As an example I have a dictionary as follows:
mydict = {A:['asdasd',2,3], B:['asdasd',4,5], C:['rgerg',9,10]}
How can I get just one number that is essentially the sum of the weighted values of all the keys in the dict (this example: A, B, C) weighted by the last number in the list (list[-1])?
So for instance, this would be the sum of:
(2/15)*3 + (4/15)*5 + (9/15)*10 = 7.73
Where 15 is the sum of 2,4,9.
At the moment I'm creating too many variables that just iterate through the dictionary. I'm sure there's a quick efficient Python way to do it.

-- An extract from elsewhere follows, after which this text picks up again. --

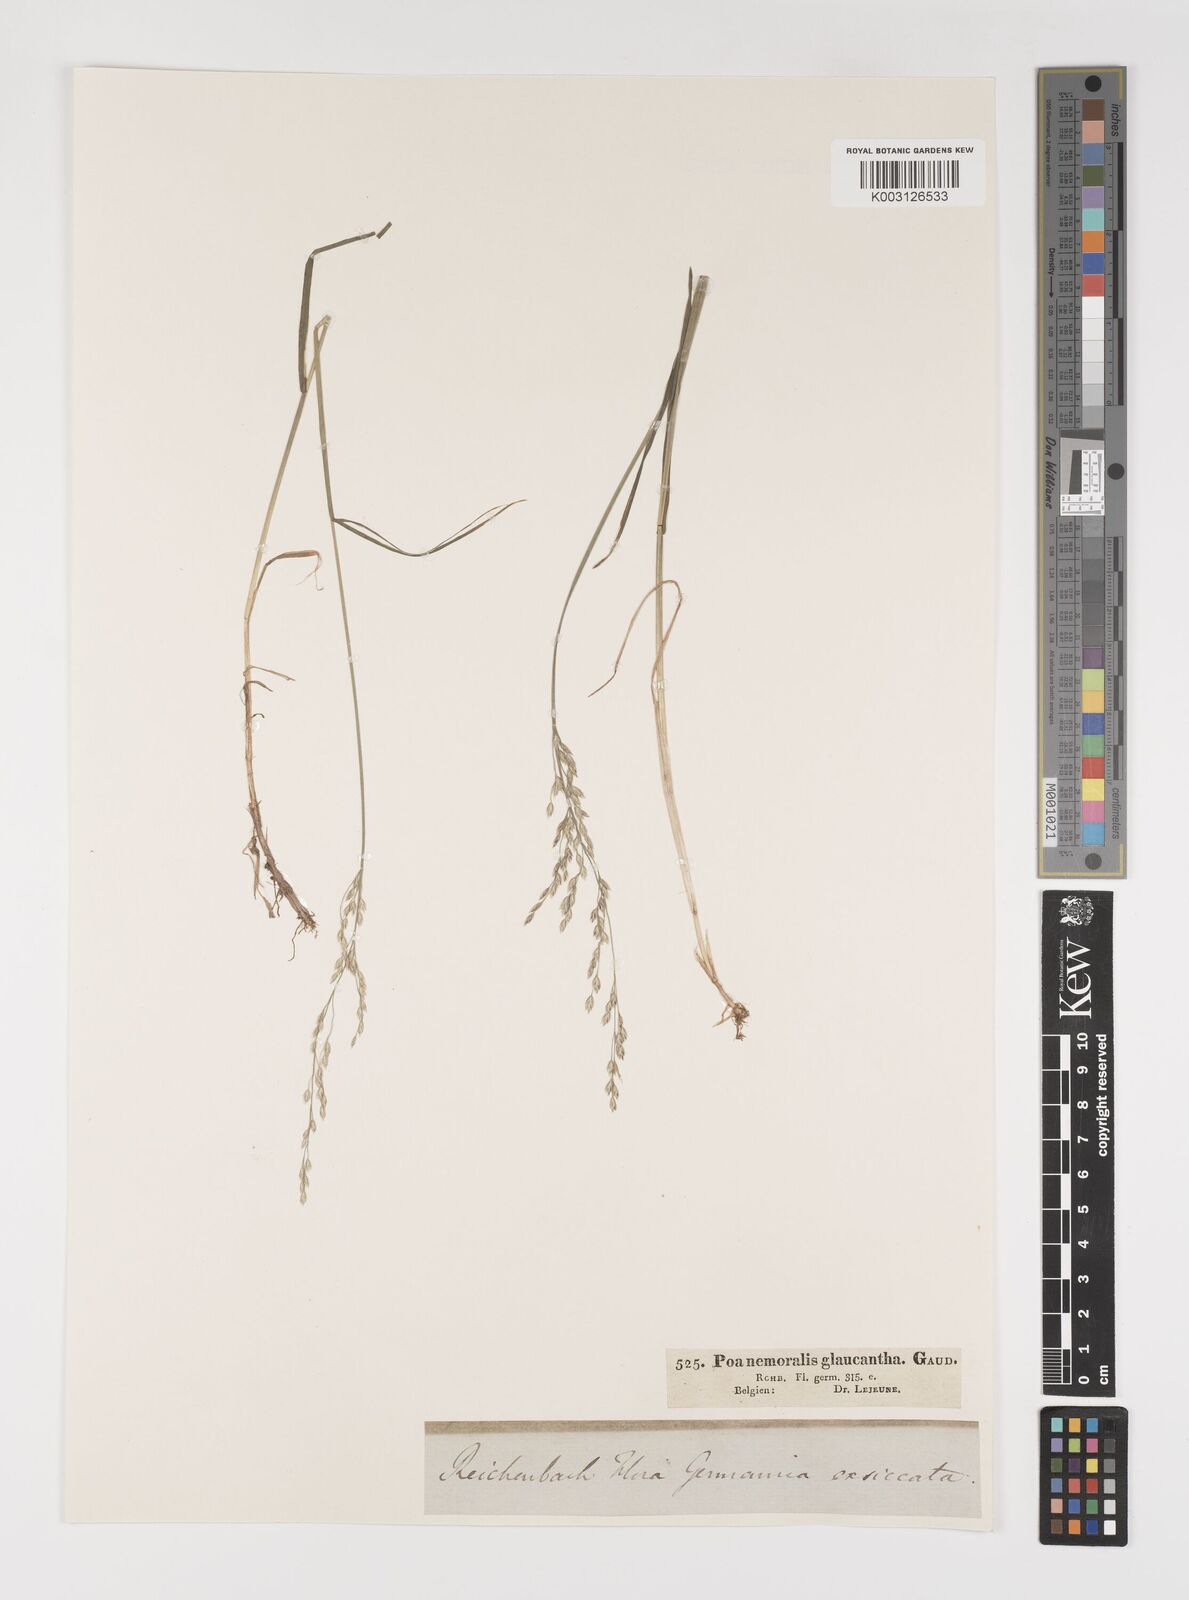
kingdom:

Using the fact that (2/15)*3 + (4/15)*5 + (9/15)*10 is just the same as (2*3 + 4*5 + 9*10)/15, you don't have to pre-calculate the total, so you could do this in one pass of the dict with reduce, but perhaps it isn't as readable.
Turning the dict into a series of tuples:
>>> d = {A:['asdasd',2,3], B:['asdasd',4,5], C:['rgerg',9,10]}
>>> from functools import reduce # Py3
>>> x,y = reduce(lambda t, e: (t[0]+e[0], t[1]+e[1]), ((a*b, a) for _,a,b in d.values()))
>>> x/y # float(y) in Py2
7.733333333333333
Or without the intermediate generator and using an initial value (probably the fastest):
>>> x,y = reduce(lambda t, e: (t[0]+e[1]*e[2], t[1]+e[1]), d.values(), (0,0))
>>> x/y # float(y) in Py2
7.733333333333333
Or you could zip up the results and sum:
>>> x,y = (sum(x) for x in zip(*((a*b, a) for _,a,b in d.values())))
>>> x/y # float(y) in Py2
7.733333333333333
Or you could do what @ranlot suggests though I would avoid the intermediate lists:
>>> sum(a*b for _,a,b in d.values())/sum(a for _,a,b in d.values())
7.733333333333333
Though this seems to be fractionally slower than either of the ones above.